However, silence in my world is worse.
I will ask my husband questions and while he ponders the answer, I'm asking more questions. "Are you listening to me?"
"Are you on your phone?"
"Did you hear me?"
His response is always "Hang on a second. My brain doesn't work as fast as yours does."
That's not true. His brain is actually far more capable than mine. He just filters his thoughts from his speech. I, on the other hand, don't need time to kick my filter in. Its either on or its off.
When its on, I can sit back, listen and learn. But when its off...I hunger for interaction.
Last night the kids and Erik and I laid out in the backyard to listen to "nature". My fourteen year old asked if he could get his i-pod to listen to music instead. "No," I told him. "Listen to the night."
"Its too quiet mom."
Why are we so afraid of the silence? What awaits our thoughts and emotions if the world isn't clamoring for our attention? Can we hear the voice of God if the world remains quiet for a while?
The voice of My Father In Heaven finds me in the silence of my heart and mind. In the words of scripture or his Holy spirit. Why am I always drowning Him out?

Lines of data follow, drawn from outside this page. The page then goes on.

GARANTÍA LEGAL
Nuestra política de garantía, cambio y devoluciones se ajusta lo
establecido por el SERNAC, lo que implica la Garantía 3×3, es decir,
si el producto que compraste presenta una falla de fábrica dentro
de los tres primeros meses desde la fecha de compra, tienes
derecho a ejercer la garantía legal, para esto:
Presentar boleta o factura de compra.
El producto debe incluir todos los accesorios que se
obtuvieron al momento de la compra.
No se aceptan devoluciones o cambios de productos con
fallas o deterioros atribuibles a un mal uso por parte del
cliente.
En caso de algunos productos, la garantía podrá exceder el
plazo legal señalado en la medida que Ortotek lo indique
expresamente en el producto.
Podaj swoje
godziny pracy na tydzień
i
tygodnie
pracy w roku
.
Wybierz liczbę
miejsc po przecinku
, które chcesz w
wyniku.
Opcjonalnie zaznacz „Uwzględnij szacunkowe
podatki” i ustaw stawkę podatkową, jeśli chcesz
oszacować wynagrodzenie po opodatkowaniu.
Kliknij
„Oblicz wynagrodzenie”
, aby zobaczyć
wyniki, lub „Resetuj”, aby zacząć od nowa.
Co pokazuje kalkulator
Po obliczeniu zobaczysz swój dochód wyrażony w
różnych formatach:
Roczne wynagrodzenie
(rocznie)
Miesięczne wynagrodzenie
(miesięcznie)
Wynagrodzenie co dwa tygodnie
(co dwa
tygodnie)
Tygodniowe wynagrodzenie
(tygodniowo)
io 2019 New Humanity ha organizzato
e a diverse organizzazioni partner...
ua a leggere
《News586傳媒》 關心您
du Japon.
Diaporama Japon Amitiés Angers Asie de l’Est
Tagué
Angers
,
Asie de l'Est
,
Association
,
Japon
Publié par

A world of darkness is never quiet. My ears seek out the sounds of life around me to keep me from feeling alone. Its the silence where I find my greatest friend though., Its the peace of His distant voice that makes the darkness liveable.
The next time you put in your ear buds or flip on the t.v. The next time you need to fill the quiet with the radio just to have background noise, stop. Instead, Sink into a comfortable chair, onto your knees, or onto the floor and listen. You will hear his creations, his blessings, and most of all his voice calling you home.
Its not the most exciting experience I'll have. Laughing with my kids. Fighting with Siri on the phone, or loosing myself in a good novel keep me sane sometimes. I can't however, enjoy any of those things unless I spend some quiet time just listening first.